Transcribe every record verbatim; no pictures.
"""
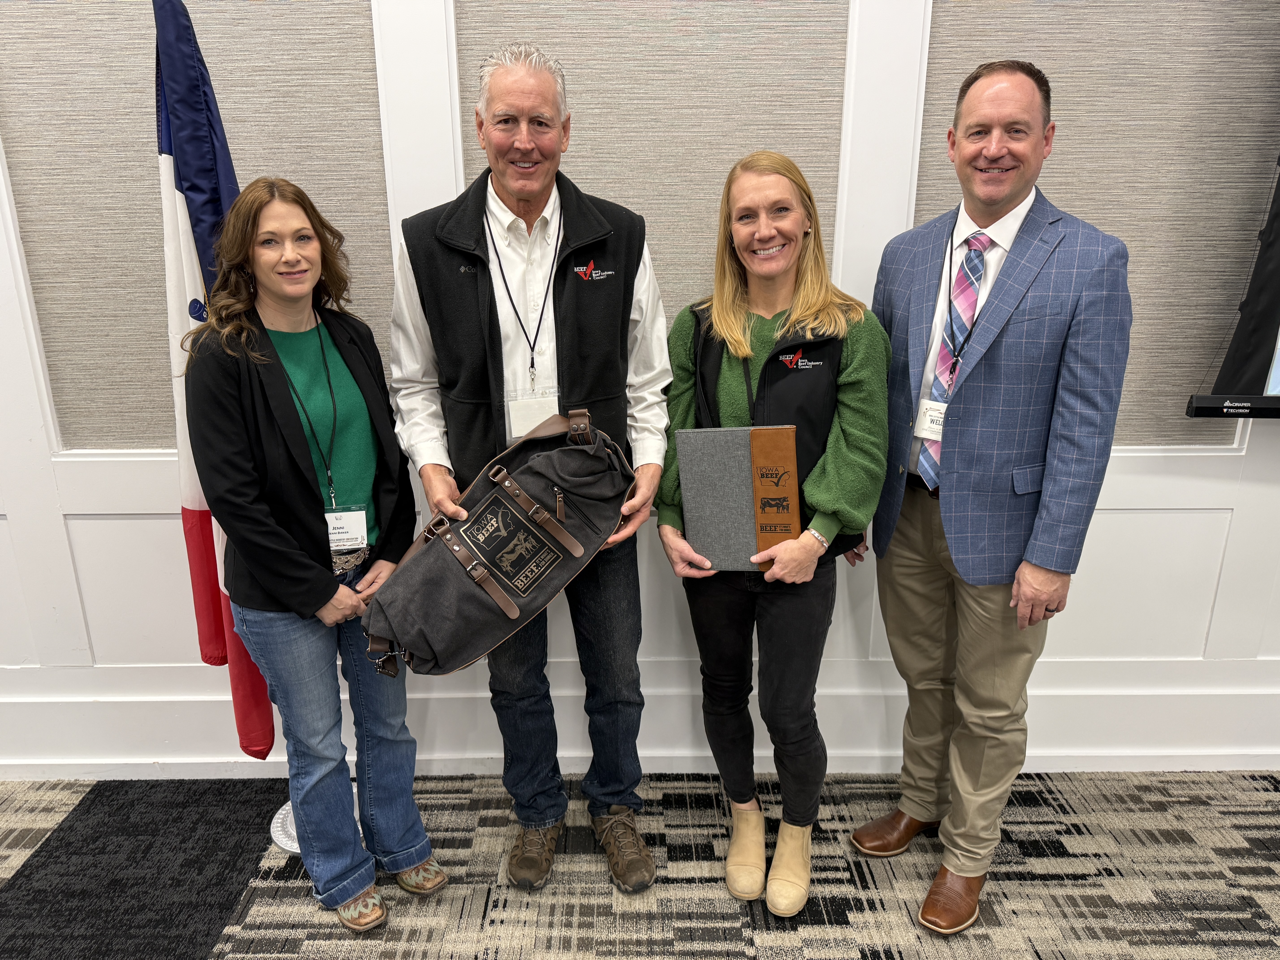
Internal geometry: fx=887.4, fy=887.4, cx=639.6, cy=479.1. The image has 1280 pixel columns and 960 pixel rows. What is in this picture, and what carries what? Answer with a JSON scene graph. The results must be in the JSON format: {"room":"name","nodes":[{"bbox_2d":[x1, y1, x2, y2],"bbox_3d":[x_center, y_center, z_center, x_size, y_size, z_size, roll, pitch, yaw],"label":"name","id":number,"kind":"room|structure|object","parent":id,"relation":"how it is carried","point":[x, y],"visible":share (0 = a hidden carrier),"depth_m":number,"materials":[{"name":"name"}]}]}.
{"room":"event hall","nodes":[
{"label":"event hall","id":0,"kind":"room"},
{"bbox_2d":[0,768,1279,959],"bbox_3d":[-0.063,1.578,0.685,8.495,0.098,5.017,0,18,0],"label":"carpet floor","id":1,"kind":"structure","parent":0,"point":[886,926],"depth_m":2.27,"materials":[{"name":"carpet"}]},
{"bbox_2d":[269,802,301,853],"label":"flag stand","id":2,"kind":"object","parent":1,"relation":"on","point":[271,827],"visible":0.22,"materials":[{"name":"metal"}]},
{"bbox_2d":[148,1,281,760],"bbox_3d":[-1.014,-0.202,2.139,0.223,1.921,0.391,0,18,0],"label":"flag","id":3,"kind":"object","parent":2,"relation":"on","point":[186,41],"visible":0.68,"depth_m":2.03,"materials":[{"name":"blue fabric"}]},
{"bbox_2d":[181,180,450,932],"bbox_3d":[-0.772,0.213,2.100,0.495,1.667,0.582,0,18,0],"label":"woman","id":4,"kind":"object","parent":1,"relation":"on","point":[263,493],"visible":0.98,"depth_m":1.97},
{"bbox_2d":[383,34,667,895],"bbox_3d":[-0.275,0.032,2.202,0.629,1.986,0.623,0,18,0],"label":"man","id":5,"kind":"object","parent":1,"relation":"on","point":[645,372],"visible":0.97,"depth_m":2.03},
{"bbox_2d":[360,405,632,680],"bbox_3d":[-0.309,0.143,2.000,0.659,0.516,0.355,-11,21,-31],"label":"bag","id":6,"kind":"object","parent":5,"relation":"in","point":[504,506],"visible":0.98,"depth_m":1.93,"materials":[{"name":"black fabric"}]},
{"bbox_2d":[657,151,891,914],"bbox_3d":[0.323,0.147,2.180,0.538,1.705,0.627,0,18,0],"label":"woman","id":7,"kind":"object","parent":1,"relation":"on","point":[727,372],"visible":0.95,"depth_m":2.05},
{"bbox_2d":[674,425,801,572],"bbox_3d":[0.231,0.044,2.074,0.275,0.314,0.196,0,18,0],"label":"notebook","id":8,"kind":"object","parent":7,"relation":"in","point":[746,455],"visible":0.97,"depth_m":2.03,"materials":[{"name":"grey fabric"}]},
{"bbox_2d":[847,58,1134,938],"bbox_3d":[0.822,0.057,2.144,0.535,1.942,0.649,-10,20,-27],"label":"man","id":9,"kind":"object","parent":1,"relation":"on","point":[1061,447],"visible":0.98,"depth_m":1.93},
{"bbox_2d":[0,0,1279,778],"bbox_3d":[0.052,-0.639,2.450,9.323,3.115,0.201,0,18,0],"label":"wall","id":10,"kind":"structure","parent":0,"point":[1106,536],"depth_m":2.61,"materials":[{"name":"white paint"}]},
{"bbox_2d":[0,0,388,447],"bbox_3d":[-1.154,-0.766,2.223,1.009,1.523,0.028,0,18,0],"label":"acoustic panel","id":11,"kind":"object","parent":10,"relation":"attached to","point":[382,246],"visible":0.66,"depth_m":2.22,"materials":[{"name":"fabric"}]},
{"bbox_2d":[0,667,1278,777],"bbox_3d":[0.122,0.787,2.696,5.918,0.232,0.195,0,18,0],"label":"baseboard","id":12,"kind":"structure","parent":10,"relation":"attached to","point":[1180,765],"depth_m":2.68,"materials":[{"name":"white paint"}]},
{"bbox_2d":[459,0,850,325],"bbox_3d":[0.024,-0.754,2.276,0.972,1.591,0.023,0,18,0],"label":"acoustic panel","id":13,"kind":"object","parent":10,"relation":"attached to","point":[470,168],"visible":0.54,"depth_m":2.22,"materials":[{"name":"fabric"}]},
{"bbox_2d":[912,0,1279,445],"bbox_3d":[1.211,-0.781,2.241,1.011,1.465,0.023,0,18,0],"label":"acoustic panel","id":14,"kind":"object","parent":10,"relation":"attached to","point":[1085,213],"visible":0.63,"depth_m":2.23,"materials":[{"name":"fabric"}]},
{"bbox_2d":[1186,152,1279,417],"bbox_3d":[2.161,-0.706,2.186,1.445,1.114,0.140,0,18,0],"label":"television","id":15,"kind":"object","parent":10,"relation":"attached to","point":[1278,216],"visible":1,"depth_m":2.29,"materials":[{"name":"black plastic"}]}
]}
"""
• [Your response]:
Internal geometry: fx=887.4, fy=887.4, cx=639.6, cy=479.1. The image has 1280 pixel columns and 960 pixel rows. What is in this picture, and what carries what? Answer with a JSON scene graph. The results must be in the JSON format: {"room":"name","nodes":[{"bbox_2d":[x1, y1, x2, y2],"bbox_3d":[x_center, y_center, z_center, x_size, y_size, z_size, roll, pitch, yaw],"label":"name","id":number,"kind":"room|structure|object","parent":id,"relation":"how it is carried","point":[x, y],"visible":share (0 = a hidden carrier),"depth_m":number,"materials":[{"name":"name"}]}]}.
{"room":"event hall","nodes":[
{"label":"event hall","id":0,"kind":"room"},
{"bbox_2d":[0,768,1279,959],"bbox_3d":[-0.063,1.578,0.685,8.495,0.098,5.017,0,18,0],"label":"carpet floor","id":1,"kind":"structure","parent":0,"point":[886,926],"depth_m":2.27,"materials":[{"name":"carpet"}]},
{"bbox_2d":[269,802,301,853],"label":"flag stand","id":2,"kind":"object","parent":1,"relation":"on","point":[271,827],"visible":0.22,"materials":[{"name":"metal"}]},
{"bbox_2d":[148,1,281,760],"bbox_3d":[-1.014,-0.202,2.139,0.223,1.921,0.391,0,18,0],"label":"flag","id":3,"kind":"object","parent":2,"relation":"on","point":[186,41],"visible":0.68,"depth_m":2.03,"materials":[{"name":"blue fabric"}]},
{"bbox_2d":[181,180,450,932],"bbox_3d":[-0.772,0.213,2.100,0.495,1.667,0.582,0,18,0],"label":"woman","id":4,"kind":"object","parent":1,"relation":"on","point":[263,493],"visible":0.98,"depth_m":1.97},
{"bbox_2d":[383,34,667,895],"bbox_3d":[-0.275,0.032,2.202,0.629,1.986,0.623,0,18,0],"label":"man","id":5,"kind":"object","parent":1,"relation":"on","point":[645,372],"visible":0.97,"depth_m":2.03},
{"bbox_2d":[360,405,632,680],"bbox_3d":[-0.309,0.143,2.000,0.659,0.516,0.355,-11,21,-31],"label":"bag","id":6,"kind":"object","parent":5,"relation":"in","point":[504,506],"visible":0.98,"depth_m":1.93,"materials":[{"name":"black fabric"}]},
{"bbox_2d":[657,151,891,914],"bbox_3d":[0.323,0.147,2.180,0.538,1.705,0.627,0,18,0],"label":"woman","id":7,"kind":"object","parent":1,"relation":"on","point":[727,372],"visible":0.95,"depth_m":2.05},
{"bbox_2d":[674,425,801,572],"bbox_3d":[0.231,0.044,2.074,0.275,0.314,0.196,0,18,0],"label":"notebook","id":8,"kind":"object","parent":7,"relation":"in","point":[746,455],"visible":0.97,"depth_m":2.03,"materials":[{"name":"grey fabric"}]},
{"bbox_2d":[847,58,1134,938],"bbox_3d":[0.822,0.057,2.144,0.535,1.942,0.649,-10,20,-27],"label":"man","id":9,"kind":"object","parent":1,"relation":"on","point":[1061,447],"visible":0.98,"depth_m":1.93},
{"bbox_2d":[0,0,1279,778],"bbox_3d":[0.052,-0.639,2.450,9.323,3.115,0.201,0,18,0],"label":"wall","id":10,"kind":"structure","parent":0,"point":[1106,536],"depth_m":2.61,"materials":[{"name":"white paint"}]},
{"bbox_2d":[0,0,388,447],"bbox_3d":[-1.154,-0.766,2.223,1.009,1.523,0.028,0,18,0],"label":"acoustic panel","id":11,"kind":"object","parent":10,"relation":"attached to","point":[382,246],"visible":0.66,"depth_m":2.22,"materials":[{"name":"fabric"}]},
{"bbox_2d":[0,667,1278,777],"bbox_3d":[0.122,0.787,2.696,5.918,0.232,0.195,0,18,0],"label":"baseboard","id":12,"kind":"structure","parent":10,"relation":"attached to","point":[1180,765],"depth_m":2.68,"materials":[{"name":"white paint"}]},
{"bbox_2d":[459,0,850,325],"bbox_3d":[0.024,-0.754,2.276,0.972,1.591,0.023,0,18,0],"label":"acoustic panel","id":13,"kind":"object","parent":10,"relation":"attached to","point":[470,168],"visible":0.54,"depth_m":2.22,"materials":[{"name":"fabric"}]},
{"bbox_2d":[912,0,1279,445],"bbox_3d":[1.211,-0.781,2.241,1.011,1.465,0.023,0,18,0],"label":"acoustic panel","id":14,"kind":"object","parent":10,"relation":"attached to","point":[1085,213],"visible":0.63,"depth_m":2.23,"materials":[{"name":"fabric"}]},
{"bbox_2d":[1186,152,1279,417],"bbox_3d":[2.161,-0.706,2.186,1.445,1.114,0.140,0,18,0],"label":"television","id":15,"kind":"object","parent":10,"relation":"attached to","point":[1278,216],"visible":1,"depth_m":2.29,"materials":[{"name":"black plastic"}]}
]}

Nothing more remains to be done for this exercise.